=== Given passage ===
Tuesday, May 03, 2011

Parole denied

May 2, 2011

Well, looks like we're doing another year.

Saturday, April 16, 2011

The Last Card?

April 16, 2011 I'm hoping this is the last birthday card I receive from SCI Somerset, and "gift" of a label with Brandon's number on it. I ask him to save the labels from products he buys, t-shirts that say "big house" on them and the like, I guess with the intent of making my own unique jewelry or something. I don't know why, but it seems like something I want to do. I did post to my art blog in regard to an inmate art show I'm judging at a prison in Dallas, PA. I did this years ago through the same contact, and it is strange to see how things have worked out. I wasn't familiar with prisons or jails at all then, and now it's like another home we go to. Entry: http://obazart.blogspot.com . Within the next 6 weeks we will know if Bran made parole. How the time has gone by!

Saturday, April 09, 2011

The Gang

All three kids together after three years...photo taken last November.


April 9, 2011 My son's parole hearing happened Friday, March the 4th. It doesn't seem possible, and this may not be the end of things, but in six to twelve weeks we will have a definitive answer one way or another. I had to stop letting this answer define my life. My son outlined how terribly difficult the parole interview process was, as it is most probably designed to push buttons, test maturity, get at the truth of the inmate personality. He felt, in his own words, like a turtle on its back, left in the middle of a highway, after it was over. Completely hoped for, totally unexpected. So we have no real idea, except that there is concrete criteria the board uses to reach their decision. It is not arbitrary. Brandon has much in his favor...critical institutional support, a solid home plan and family support, a job to return to if he wants it and most importantly, real lessons learned inside. He is not a hardened criminal. He logically evaluates his situation, accepts the possibilities whether in his favor or not, and seems ready to leave for the very fact that he could accept staying. Acceptance, not resignation, seems to be the key.

Wednesday, May 26, 2010

Before a Fall...And After

May 26, 2010

If I sit calmly and think about the past 5, 6 years of life, I see an arc of purpose stretching over the journey. I am a Christian, and to me that means God is actively involved in shaping my life. He is in control ultimately, and while I have free choice to do as I please, I fully recognize, if I don't bow to, His sovereignty. His job is shaping the raw clay of our lives, those of us who invite Him to do so. I think it was the great Christian writer and educator C.S. Lewis who said something to the effect, to think that people "find" God is something like thinking a mouse "finds" a cat. Healthy respect for His purposes, His plans and His lordship is the foundation of the arc, and humility the broad stretch road overall from then until now. Not that it hasn't been in the past, but clearly, now this is the lesson, the journey, the goal...I must learn to obey.
===
Goal: Rewrite the parole blog starting at "April 16, 2011 I'm" and ending at "has gone by!", swapping "birthday card" for "holiday card".
=== Extracted records ===
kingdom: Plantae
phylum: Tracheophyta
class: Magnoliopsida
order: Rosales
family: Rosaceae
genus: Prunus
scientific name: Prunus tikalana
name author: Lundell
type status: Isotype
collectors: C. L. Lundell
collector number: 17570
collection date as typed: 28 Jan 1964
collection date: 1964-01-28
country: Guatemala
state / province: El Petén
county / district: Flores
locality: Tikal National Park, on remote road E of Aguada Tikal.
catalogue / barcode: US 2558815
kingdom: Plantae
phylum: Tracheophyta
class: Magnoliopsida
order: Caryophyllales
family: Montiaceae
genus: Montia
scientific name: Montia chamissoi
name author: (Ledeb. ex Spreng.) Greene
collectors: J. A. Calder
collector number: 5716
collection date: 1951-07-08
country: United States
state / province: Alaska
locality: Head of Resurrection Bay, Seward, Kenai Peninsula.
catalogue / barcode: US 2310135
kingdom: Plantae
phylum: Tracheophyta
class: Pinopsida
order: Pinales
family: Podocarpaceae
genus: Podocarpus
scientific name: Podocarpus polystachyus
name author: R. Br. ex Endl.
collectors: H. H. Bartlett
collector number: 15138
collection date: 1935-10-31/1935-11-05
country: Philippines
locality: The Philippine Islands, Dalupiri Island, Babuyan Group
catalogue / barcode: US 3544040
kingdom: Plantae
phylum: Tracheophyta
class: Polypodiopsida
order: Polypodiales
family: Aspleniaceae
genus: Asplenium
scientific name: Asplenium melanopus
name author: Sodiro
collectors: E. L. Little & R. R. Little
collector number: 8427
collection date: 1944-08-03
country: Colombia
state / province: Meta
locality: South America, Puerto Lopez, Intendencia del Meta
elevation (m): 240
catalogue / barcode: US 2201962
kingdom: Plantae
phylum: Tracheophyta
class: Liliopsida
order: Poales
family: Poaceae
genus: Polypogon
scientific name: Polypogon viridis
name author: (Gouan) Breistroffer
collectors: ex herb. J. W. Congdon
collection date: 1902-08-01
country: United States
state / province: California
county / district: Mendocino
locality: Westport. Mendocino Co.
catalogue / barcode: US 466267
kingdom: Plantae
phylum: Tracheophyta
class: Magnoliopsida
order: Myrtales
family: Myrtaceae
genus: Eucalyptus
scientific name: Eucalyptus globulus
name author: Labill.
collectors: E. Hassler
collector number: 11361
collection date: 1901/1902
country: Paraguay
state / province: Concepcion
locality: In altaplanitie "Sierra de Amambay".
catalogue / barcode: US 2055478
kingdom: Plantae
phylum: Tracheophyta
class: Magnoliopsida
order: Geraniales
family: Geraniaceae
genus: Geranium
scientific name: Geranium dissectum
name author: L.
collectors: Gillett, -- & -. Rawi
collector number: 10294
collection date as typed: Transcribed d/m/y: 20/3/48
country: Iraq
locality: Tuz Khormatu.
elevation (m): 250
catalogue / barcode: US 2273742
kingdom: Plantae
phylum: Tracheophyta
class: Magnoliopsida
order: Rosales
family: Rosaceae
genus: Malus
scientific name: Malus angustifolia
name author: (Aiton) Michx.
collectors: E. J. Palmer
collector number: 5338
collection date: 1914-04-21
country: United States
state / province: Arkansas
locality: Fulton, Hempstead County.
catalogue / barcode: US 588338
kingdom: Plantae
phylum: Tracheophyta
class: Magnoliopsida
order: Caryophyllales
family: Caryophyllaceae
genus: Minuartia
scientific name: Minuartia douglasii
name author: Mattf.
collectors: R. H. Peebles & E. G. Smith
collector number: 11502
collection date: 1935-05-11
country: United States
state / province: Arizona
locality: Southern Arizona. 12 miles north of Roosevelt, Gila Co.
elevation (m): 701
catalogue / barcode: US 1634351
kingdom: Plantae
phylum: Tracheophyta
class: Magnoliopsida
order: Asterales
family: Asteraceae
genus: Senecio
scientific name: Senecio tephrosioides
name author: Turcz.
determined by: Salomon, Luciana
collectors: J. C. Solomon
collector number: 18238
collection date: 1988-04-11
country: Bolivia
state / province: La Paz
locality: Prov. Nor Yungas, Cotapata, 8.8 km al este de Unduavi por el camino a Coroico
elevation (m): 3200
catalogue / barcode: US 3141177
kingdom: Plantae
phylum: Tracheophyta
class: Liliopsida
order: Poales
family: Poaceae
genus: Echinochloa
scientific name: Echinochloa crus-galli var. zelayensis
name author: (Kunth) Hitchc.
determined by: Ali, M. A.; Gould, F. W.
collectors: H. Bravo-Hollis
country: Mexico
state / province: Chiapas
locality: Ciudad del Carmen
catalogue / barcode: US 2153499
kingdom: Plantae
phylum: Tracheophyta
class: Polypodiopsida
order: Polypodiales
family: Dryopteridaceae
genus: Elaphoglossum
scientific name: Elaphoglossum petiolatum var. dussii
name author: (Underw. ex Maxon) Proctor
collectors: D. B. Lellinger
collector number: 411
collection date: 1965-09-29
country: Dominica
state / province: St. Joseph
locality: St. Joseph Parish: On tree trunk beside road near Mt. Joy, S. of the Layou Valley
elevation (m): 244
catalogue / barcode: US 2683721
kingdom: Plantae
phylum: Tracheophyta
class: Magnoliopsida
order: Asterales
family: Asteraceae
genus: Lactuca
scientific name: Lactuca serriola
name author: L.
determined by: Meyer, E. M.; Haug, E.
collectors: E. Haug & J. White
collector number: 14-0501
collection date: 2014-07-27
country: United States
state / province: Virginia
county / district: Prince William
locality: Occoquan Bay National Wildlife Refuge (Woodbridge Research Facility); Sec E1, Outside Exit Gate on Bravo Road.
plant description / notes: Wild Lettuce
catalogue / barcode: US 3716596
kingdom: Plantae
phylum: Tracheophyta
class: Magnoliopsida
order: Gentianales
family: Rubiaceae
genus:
===
Complete output:
April 16, 2011 I'm hoping this is the last holiday card I receive from SCI Somerset, and "gift" of a label with Brandon's number on it. I ask him to save the labels from products he buys, t-shirts that say "big house" on them and the like, I guess with the intent of making my own unique jewelry or something. I don't know why, but it seems like something I want to do. I did post to my art blog in regard to an inmate art show I'm judging at a prison in Dallas, PA. I did this years ago through the same contact, and it is strange to see how things have worked out. I wasn't familiar with prisons or jails at all then, and now it's like another home we go to. Entry: http://obazart.blogspot.com . Within the next 6 weeks we will know if Bran made parole. How the time has gone by!